- [Exercise requirements] In the listing below, the lines starting at the line with "One neuron or" and ending at the line with "Image 1: the" are to be output verbatim. Images stay out of the copy.

- [Data for this exercise]

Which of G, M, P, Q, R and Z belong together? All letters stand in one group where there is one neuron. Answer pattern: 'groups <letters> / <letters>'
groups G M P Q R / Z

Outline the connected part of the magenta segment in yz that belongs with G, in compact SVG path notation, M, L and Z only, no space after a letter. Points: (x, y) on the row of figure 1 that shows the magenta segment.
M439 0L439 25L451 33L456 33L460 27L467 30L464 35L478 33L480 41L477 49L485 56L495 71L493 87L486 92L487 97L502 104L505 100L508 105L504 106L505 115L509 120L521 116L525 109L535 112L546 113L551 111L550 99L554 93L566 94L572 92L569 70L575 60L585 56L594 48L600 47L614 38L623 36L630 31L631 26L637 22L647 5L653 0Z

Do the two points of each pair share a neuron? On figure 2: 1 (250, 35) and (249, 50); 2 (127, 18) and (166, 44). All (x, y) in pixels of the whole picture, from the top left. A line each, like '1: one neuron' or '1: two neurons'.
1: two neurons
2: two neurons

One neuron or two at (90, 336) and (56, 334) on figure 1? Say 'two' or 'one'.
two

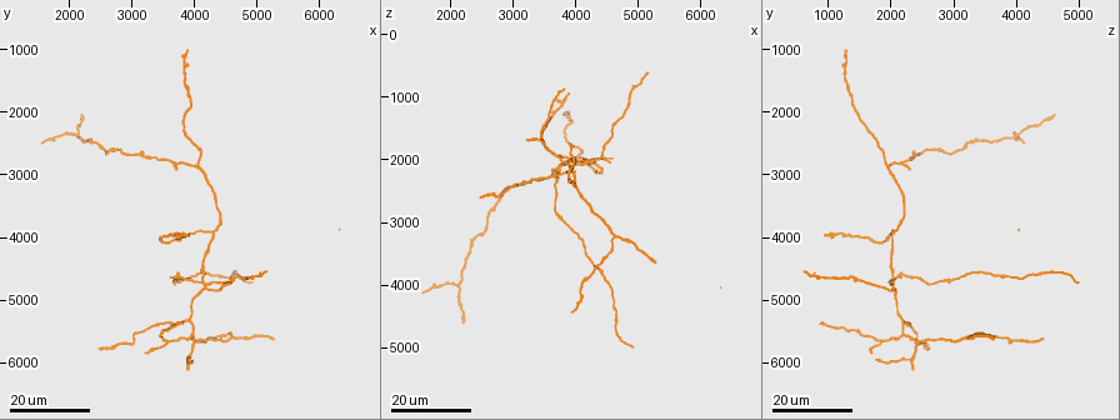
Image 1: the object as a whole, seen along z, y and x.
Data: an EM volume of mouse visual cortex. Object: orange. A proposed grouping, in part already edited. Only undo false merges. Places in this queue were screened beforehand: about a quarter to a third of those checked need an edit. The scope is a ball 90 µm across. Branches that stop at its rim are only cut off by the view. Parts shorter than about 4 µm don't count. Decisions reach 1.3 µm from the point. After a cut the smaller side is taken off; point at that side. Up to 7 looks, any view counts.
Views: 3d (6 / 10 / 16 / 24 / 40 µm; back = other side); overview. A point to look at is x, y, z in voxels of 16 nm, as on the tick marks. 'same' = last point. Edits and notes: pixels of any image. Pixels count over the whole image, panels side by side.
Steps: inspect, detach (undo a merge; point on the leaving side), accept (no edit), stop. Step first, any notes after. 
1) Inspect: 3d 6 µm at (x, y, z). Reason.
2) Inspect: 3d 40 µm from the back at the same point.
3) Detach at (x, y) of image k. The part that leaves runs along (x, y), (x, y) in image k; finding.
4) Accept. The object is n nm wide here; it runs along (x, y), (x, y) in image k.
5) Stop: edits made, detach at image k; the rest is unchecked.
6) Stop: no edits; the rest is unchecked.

- [Response to this task]
One neuron or two at (90, 336) and (56, 334) on figure 1? Say 'two' or 'one'.
two

Image 1: the object as a whole, seen along z, y and x.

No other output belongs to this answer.